Sets (Proofs)

Question

Let V be a set, and let E be a symmetric relation on V.  We call any such pairing G = (V, E) a graph, and call the elements of V the vertices, and the elements of E the edges.

By convention,

•We don’t allow an edge to start and end at the same vertex (these would be called “loops”).

•We  visually  represent  an  edge  as  a  single  curve  connecting  two  vertices  (instead  of  using  two  directedarrows).

We say that two graphs are “isomorphic” if you can get one from the other by relabeling the points.  For example, on the vertex set {1,2,3} the edge relations E1={(1,2),(2,1),(3,2),(2,3)} and E2={(1,3),(3,1),(2,3),(3,2)}. In other words, two graphs are “the same” if they “look the same” when you ignore the labels on the vertices.

(1)  There are 4 possible graphs on the vertices {1,2,3}.  Find them.  (You do not need to prove your result.)

(2)  Find all possible graphs on the vertices {1,2,3,4}. Identify all such graphs whose relation E is transitive. (You  do  not  need  to  prove  your  result.   Note:  If  you  add  in  the  loops  you  will  have  found  all  types  of equivalence relations on {1,2,3,4}.)

Answer 1

 

Symmetry in equivalence relationship is a→b, b→a.

(1) The only way I can interpret this question is by interchanging vertices:

E1={(1,2),(2,1),(3,2),(2,3)}

E2={(1,3),(3,1),(2,3),(3,2)} [vertices 2 and 3 in E1 change places]
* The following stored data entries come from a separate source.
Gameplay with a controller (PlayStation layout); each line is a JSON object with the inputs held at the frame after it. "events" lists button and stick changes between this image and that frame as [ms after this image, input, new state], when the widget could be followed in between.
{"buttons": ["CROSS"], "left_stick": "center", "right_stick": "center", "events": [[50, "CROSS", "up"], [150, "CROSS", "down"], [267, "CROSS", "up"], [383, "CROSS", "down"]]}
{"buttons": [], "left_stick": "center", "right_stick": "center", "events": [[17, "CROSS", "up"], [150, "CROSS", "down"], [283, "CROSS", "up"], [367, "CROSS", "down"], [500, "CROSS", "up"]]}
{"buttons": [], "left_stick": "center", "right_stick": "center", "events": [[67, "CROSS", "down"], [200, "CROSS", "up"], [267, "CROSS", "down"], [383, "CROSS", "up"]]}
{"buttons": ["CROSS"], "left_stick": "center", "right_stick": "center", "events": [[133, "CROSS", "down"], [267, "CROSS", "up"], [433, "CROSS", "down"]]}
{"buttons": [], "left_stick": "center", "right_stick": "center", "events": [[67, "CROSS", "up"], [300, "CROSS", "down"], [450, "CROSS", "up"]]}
E3={(2,3),(3,2),(1,3),(3,1)} [vertices 1 and 2 in E1 change places]

E4={(3,2),(2,3),(1,2),(2,1)} [vertices 1 and 3 in E1 change places]

So G1=(V,E1), G2=(V,E2), G3=(V,E3), G4=(V,E4).

(2)

E1={(1,2),(2,1),(2,3),(3,2),(3,4),(4,3)}

E2={(3,2),(2,3),(2,1),(1,2),(1,4),(4,1)} [vertices 1 and 3 in E1 change places]

E3={(1,4),(4,1),(4,3),(3,4),(3,4),(4,3)} [vertices 2 and 4 in E1 change places]

E4={(2,1),(1,2),(1,3),(3,1),(3,4),(4,3)} [vertices 1 and 2 in E1 change places]

E5={(4,2),(2,4),(2,3),(3,2),(3,1),(1,3)} [vertices 1 and 4 in E1 change places]

E6={(1,3),(3,1),(3,2),(2,3),(2,4),(4,2)} [vertices 2 and 3 in E1 change places]

E7={(1,2),(2,1),(2,4),(4,2),(4,3),(3,4)} [vertices 3 and 4 in E1 change places]

G1=(V,E1), G2=(V,E2), G3=(V,E3), G4=(V,E4), G5=(V,E5), G6=(V,E6), G7=(V,E7).

For transitivity, a→b, b→c⇒a→c. More to follow (I hope!)...

 

Comments

I have to say I’m not confident about any of this, and I can’t find any transitivity in (2), because, as I understand it, E1 does not exhibit transitivity, and E2-E7 are structured identically to E1.